Stored data entries
##########

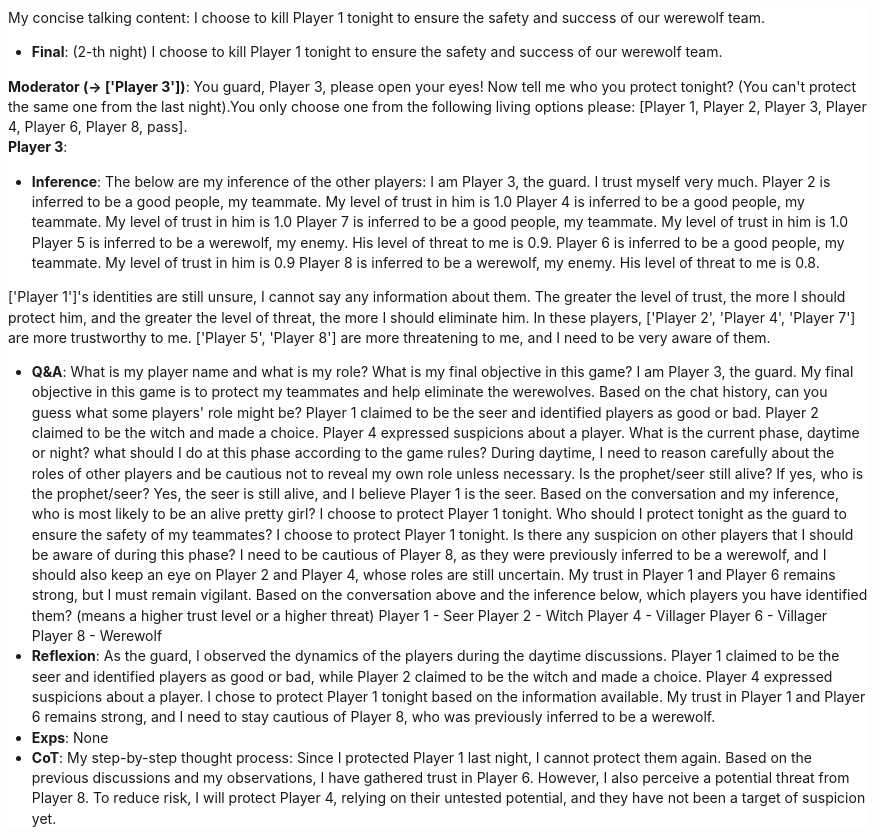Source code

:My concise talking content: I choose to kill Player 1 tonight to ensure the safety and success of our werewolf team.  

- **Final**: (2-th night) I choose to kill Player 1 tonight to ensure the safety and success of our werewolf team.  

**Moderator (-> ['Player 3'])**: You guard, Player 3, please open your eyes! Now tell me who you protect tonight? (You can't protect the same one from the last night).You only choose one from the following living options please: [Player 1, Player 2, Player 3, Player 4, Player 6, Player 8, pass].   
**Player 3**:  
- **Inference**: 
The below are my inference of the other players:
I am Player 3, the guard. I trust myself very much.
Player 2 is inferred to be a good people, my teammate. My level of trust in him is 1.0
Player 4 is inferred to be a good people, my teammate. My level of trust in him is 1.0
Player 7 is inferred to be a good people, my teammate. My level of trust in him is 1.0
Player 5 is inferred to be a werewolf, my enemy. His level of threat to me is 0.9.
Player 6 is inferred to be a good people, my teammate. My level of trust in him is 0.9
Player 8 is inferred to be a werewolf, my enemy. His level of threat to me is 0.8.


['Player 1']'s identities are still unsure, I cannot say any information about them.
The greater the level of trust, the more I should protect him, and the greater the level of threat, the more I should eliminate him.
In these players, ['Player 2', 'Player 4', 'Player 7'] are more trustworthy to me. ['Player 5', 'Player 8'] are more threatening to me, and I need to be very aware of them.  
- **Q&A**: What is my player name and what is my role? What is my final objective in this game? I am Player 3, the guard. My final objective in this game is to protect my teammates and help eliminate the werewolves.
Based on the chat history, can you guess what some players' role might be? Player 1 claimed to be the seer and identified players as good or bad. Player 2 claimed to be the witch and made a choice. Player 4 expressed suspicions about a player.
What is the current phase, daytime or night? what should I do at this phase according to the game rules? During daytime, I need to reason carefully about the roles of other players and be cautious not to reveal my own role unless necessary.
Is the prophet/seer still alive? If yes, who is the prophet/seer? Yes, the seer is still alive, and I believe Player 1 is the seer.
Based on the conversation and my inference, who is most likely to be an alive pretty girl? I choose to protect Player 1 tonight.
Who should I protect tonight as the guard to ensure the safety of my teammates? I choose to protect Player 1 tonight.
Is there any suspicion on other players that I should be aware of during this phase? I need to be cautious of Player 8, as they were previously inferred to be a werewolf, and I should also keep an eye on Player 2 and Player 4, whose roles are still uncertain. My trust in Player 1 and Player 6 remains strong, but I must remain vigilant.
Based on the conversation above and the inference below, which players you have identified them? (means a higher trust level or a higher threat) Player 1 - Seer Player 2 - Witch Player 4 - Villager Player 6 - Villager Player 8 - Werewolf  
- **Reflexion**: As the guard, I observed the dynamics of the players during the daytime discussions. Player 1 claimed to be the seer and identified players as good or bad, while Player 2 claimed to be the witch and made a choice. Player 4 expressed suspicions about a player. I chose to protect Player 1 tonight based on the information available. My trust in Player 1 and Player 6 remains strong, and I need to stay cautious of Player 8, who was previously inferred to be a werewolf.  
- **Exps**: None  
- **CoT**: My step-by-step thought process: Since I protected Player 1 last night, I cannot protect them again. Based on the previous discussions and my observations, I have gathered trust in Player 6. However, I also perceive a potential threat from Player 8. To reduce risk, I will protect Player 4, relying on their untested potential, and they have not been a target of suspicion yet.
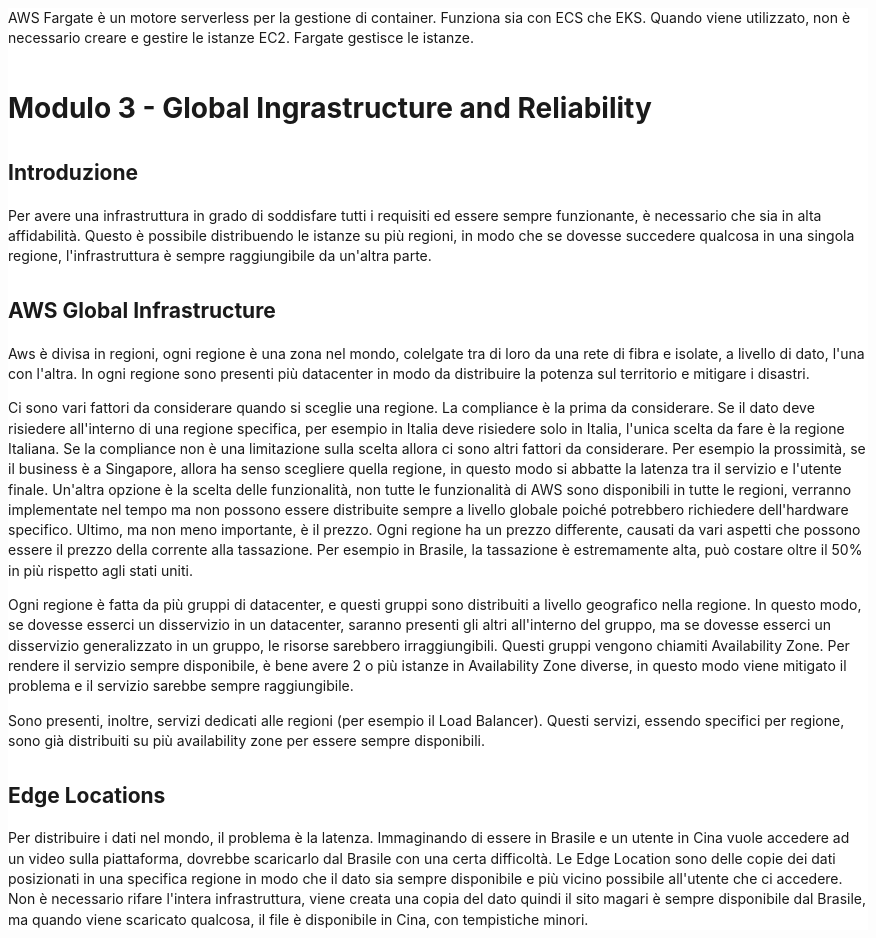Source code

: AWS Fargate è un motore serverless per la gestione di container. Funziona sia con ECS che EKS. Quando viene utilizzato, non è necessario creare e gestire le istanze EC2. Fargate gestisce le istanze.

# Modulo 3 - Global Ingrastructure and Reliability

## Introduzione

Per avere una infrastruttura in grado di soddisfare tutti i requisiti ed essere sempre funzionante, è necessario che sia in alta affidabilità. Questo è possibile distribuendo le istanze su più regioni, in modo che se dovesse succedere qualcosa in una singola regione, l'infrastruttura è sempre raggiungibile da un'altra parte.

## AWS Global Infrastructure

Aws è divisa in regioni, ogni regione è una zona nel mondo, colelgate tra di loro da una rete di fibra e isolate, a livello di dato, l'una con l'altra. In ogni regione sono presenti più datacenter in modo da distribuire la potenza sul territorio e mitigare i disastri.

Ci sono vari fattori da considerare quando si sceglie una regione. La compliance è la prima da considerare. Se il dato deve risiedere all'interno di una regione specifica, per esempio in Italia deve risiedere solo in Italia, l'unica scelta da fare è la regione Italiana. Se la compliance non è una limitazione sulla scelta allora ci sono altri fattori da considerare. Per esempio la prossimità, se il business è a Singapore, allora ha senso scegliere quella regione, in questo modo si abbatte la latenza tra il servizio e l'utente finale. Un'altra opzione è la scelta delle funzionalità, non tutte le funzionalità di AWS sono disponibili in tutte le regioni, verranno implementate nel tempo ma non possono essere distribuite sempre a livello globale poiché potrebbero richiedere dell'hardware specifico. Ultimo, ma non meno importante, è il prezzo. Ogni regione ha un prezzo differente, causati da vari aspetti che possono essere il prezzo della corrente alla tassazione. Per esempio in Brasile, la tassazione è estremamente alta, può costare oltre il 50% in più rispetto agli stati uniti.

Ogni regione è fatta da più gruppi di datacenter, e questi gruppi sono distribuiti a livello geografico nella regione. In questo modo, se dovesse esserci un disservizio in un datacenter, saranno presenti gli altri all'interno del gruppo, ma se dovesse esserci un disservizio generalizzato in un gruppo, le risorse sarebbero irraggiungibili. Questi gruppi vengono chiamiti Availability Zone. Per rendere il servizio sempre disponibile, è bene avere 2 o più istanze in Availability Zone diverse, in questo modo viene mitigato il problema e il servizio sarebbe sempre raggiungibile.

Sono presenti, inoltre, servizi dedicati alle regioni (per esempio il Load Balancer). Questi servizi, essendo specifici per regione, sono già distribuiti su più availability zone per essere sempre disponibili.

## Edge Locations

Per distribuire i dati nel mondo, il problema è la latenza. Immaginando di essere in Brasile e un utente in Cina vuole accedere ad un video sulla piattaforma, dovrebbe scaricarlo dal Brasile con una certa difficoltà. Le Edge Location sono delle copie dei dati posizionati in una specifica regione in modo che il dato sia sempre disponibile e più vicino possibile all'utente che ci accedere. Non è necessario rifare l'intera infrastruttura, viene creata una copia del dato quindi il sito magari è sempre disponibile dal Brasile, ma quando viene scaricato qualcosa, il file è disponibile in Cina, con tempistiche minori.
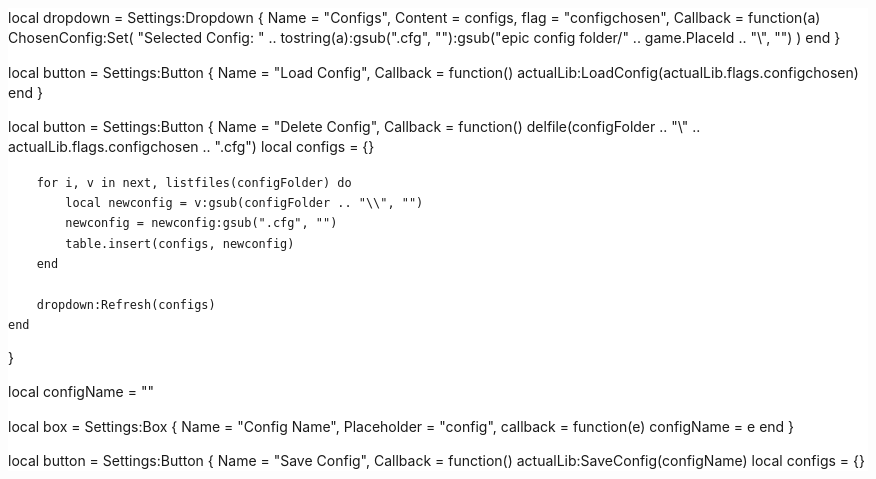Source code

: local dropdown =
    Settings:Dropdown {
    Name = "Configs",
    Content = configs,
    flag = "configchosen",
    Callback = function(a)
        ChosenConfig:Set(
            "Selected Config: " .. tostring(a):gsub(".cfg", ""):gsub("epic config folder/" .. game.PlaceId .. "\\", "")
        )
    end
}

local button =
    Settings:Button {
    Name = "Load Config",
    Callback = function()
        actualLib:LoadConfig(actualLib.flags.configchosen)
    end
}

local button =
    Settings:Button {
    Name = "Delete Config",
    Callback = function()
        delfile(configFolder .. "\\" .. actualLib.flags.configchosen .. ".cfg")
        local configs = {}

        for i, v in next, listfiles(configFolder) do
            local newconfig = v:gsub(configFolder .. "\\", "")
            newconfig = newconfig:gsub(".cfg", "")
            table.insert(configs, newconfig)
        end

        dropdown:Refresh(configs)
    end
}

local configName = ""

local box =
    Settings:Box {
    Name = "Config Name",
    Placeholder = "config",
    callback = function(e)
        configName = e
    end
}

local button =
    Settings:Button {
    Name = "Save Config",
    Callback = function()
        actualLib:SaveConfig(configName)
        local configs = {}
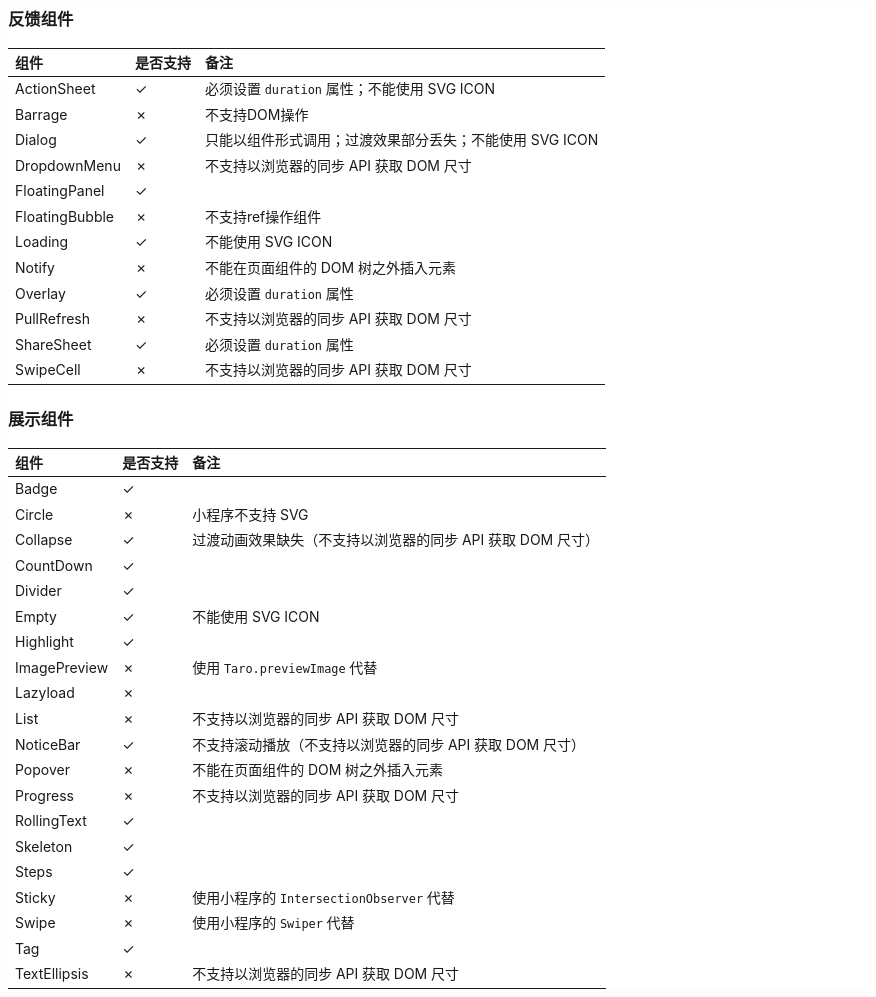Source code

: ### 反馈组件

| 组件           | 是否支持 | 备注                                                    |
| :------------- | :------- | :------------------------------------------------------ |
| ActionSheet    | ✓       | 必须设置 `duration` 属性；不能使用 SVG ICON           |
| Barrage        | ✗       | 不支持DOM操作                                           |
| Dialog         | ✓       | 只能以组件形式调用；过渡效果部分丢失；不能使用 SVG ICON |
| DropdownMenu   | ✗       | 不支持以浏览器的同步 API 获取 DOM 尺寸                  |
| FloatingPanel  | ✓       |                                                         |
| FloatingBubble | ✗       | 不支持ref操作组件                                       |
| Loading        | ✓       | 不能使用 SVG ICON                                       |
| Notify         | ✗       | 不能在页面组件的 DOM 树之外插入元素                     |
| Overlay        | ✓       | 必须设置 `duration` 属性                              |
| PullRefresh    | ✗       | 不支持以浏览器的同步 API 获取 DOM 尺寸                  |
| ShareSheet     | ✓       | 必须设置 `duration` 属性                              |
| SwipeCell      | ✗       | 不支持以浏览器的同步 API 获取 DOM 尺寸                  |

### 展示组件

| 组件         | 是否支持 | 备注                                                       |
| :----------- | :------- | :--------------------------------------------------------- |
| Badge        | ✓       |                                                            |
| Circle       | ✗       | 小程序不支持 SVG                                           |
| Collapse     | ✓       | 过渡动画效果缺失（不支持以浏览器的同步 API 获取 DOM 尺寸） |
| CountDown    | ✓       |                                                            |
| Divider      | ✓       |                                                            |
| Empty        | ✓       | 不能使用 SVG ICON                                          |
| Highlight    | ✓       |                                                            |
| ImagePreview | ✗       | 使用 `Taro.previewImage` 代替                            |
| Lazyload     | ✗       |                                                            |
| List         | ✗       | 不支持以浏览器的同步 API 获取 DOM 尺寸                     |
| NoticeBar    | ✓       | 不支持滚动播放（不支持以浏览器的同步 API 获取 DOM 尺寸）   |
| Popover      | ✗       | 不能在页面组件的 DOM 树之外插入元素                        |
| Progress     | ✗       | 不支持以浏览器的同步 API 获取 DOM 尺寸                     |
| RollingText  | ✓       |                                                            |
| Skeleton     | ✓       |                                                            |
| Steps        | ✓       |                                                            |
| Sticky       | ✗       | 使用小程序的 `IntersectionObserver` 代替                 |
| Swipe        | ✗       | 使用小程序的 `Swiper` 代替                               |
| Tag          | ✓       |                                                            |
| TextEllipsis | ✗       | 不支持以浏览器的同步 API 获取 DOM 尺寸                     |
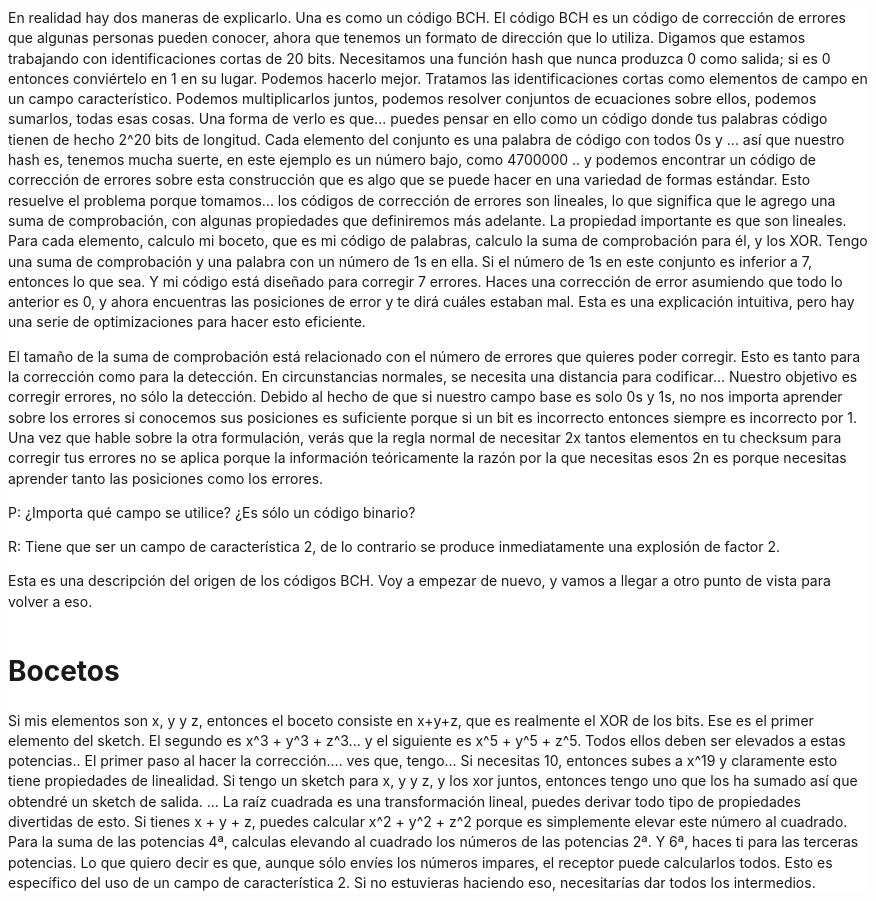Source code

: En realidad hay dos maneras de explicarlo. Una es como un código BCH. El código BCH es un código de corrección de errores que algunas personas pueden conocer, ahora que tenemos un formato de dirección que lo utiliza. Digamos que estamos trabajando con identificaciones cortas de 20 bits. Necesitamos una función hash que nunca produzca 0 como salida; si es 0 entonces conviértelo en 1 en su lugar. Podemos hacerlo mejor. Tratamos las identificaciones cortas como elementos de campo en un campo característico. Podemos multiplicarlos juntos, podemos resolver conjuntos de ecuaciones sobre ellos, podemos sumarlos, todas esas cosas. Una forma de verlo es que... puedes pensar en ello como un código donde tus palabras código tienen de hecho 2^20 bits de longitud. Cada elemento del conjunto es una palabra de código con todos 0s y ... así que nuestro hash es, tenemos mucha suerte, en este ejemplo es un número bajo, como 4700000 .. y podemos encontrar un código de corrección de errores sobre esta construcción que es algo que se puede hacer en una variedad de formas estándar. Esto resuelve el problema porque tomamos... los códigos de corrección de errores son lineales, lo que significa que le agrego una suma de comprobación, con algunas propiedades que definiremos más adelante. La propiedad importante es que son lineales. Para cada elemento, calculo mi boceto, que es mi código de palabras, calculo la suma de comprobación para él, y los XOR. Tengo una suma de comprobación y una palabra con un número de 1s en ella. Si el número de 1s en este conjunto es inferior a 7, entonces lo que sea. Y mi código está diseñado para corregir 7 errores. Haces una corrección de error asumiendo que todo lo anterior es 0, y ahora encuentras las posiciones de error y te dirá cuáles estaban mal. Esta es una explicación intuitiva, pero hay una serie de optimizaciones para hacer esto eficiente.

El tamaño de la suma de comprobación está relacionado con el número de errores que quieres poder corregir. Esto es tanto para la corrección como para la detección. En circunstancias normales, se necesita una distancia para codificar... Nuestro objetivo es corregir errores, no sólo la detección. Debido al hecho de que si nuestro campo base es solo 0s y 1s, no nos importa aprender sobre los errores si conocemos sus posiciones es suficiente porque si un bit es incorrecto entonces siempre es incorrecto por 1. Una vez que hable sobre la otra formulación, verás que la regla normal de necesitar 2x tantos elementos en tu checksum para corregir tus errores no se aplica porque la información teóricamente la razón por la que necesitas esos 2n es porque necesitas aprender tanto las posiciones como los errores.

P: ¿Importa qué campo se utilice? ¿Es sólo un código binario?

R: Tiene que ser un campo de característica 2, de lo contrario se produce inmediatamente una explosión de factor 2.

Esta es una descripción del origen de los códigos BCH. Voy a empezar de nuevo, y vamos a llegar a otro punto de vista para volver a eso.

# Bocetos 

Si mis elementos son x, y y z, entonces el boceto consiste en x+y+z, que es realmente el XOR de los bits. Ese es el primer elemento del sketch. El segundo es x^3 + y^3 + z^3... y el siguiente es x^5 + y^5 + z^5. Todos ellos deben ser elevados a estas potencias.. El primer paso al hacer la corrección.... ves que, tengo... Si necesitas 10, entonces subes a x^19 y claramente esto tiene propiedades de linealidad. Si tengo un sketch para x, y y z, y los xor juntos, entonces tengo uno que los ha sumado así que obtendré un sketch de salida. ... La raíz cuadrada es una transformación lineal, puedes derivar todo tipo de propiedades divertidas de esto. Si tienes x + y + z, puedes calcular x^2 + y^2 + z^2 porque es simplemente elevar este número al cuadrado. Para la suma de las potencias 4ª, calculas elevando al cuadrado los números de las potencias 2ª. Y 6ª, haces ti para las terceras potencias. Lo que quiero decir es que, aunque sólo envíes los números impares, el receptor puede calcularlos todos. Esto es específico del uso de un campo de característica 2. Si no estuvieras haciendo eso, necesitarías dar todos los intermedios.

##########

DIRECTIONS:
In the data above, which lines lie between the line with "Player 8 is" and the line with "Based on the chat", inclusive? Print those lines exactly and nothing else.

EXERCISE ANSWER:
Player 8 is inferred to be a werewolf, my enemy. His level of threat to me is 0.8.


['Player 1']'s identities are still unsure, I cannot say any information about them.
The greater the level of trust, the more I should protect him, and the greater the level of threat, the more I should eliminate him.
In these players, ['Player 2', 'Player 4', 'Player 7'] are more trustworthy to me. ['Player 5', 'Player 8'] are more threatening to me, and I need to be very aware of them.  
- **Q&A**: What is my player name and what is my role? What is my final objective in this game? I am Player 3, the guard. My final objective in this game is to protect my teammates and help eliminate the werewolves.
Based on the chat history, can you guess what some players' role might be? Player 1 claimed to be the seer and identified players as good or bad. Player 2 claimed to be the witch and made a choice. Player 4 expressed suspicions about a player.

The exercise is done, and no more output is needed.